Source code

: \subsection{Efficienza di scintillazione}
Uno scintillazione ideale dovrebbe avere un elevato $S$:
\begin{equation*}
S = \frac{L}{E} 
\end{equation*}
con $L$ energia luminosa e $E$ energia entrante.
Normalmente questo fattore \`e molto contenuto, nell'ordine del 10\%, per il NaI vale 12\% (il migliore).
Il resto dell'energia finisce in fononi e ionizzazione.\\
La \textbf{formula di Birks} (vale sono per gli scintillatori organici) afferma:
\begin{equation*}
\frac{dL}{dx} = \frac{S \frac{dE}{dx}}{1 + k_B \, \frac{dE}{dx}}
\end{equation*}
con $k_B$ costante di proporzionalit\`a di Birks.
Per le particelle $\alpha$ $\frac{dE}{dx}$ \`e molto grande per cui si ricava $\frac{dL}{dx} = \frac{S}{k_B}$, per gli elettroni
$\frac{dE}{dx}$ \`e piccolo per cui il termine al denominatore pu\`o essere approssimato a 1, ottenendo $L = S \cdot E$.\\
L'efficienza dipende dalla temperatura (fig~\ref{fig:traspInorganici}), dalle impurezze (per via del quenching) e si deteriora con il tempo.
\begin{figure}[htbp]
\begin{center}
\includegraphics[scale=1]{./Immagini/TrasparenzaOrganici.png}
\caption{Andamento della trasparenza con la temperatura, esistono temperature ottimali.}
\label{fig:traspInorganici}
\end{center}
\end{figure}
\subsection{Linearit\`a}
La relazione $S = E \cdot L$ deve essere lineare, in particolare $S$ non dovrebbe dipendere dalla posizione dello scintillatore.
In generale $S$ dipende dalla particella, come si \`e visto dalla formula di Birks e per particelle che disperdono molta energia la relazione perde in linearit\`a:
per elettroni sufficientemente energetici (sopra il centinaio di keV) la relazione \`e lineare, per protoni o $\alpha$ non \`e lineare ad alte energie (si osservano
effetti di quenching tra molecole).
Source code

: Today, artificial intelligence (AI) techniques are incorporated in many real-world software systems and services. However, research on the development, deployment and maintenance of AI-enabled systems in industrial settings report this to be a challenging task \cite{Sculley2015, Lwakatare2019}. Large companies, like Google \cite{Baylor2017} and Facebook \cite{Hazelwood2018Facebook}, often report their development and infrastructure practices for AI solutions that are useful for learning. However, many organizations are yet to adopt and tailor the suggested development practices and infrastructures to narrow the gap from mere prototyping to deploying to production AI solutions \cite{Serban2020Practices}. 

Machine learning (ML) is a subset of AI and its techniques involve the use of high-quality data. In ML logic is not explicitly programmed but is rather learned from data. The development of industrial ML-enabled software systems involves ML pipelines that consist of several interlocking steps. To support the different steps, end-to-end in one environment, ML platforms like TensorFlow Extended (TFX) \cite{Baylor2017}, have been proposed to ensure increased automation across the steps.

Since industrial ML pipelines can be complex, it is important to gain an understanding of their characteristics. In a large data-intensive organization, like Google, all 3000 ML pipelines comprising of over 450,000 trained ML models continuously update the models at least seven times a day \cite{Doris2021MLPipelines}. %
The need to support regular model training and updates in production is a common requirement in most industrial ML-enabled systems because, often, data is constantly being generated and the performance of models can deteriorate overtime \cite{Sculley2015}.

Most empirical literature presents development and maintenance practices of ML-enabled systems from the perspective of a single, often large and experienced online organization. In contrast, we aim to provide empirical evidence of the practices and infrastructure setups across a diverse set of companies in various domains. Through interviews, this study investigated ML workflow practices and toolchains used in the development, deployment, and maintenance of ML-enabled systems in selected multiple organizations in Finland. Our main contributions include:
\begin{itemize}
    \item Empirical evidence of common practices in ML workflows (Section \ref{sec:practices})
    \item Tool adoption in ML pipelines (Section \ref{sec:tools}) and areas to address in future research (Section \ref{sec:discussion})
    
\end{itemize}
:::::
[WHAT IS EXPECTED]
Which lines hold the string "cdot"? Copy all of them from the data above.

[ANSWER]
$\frac{dE}{dx}$ \`e piccolo per cui il termine al denominatore pu\`o essere approssimato a 1, ottenendo $L = S \cdot E$.\\
La relazione $S = E \cdot L$ deve essere lineare, in particolare $S$ non dovrebbe dipendere dalla posizione dello scintillatore.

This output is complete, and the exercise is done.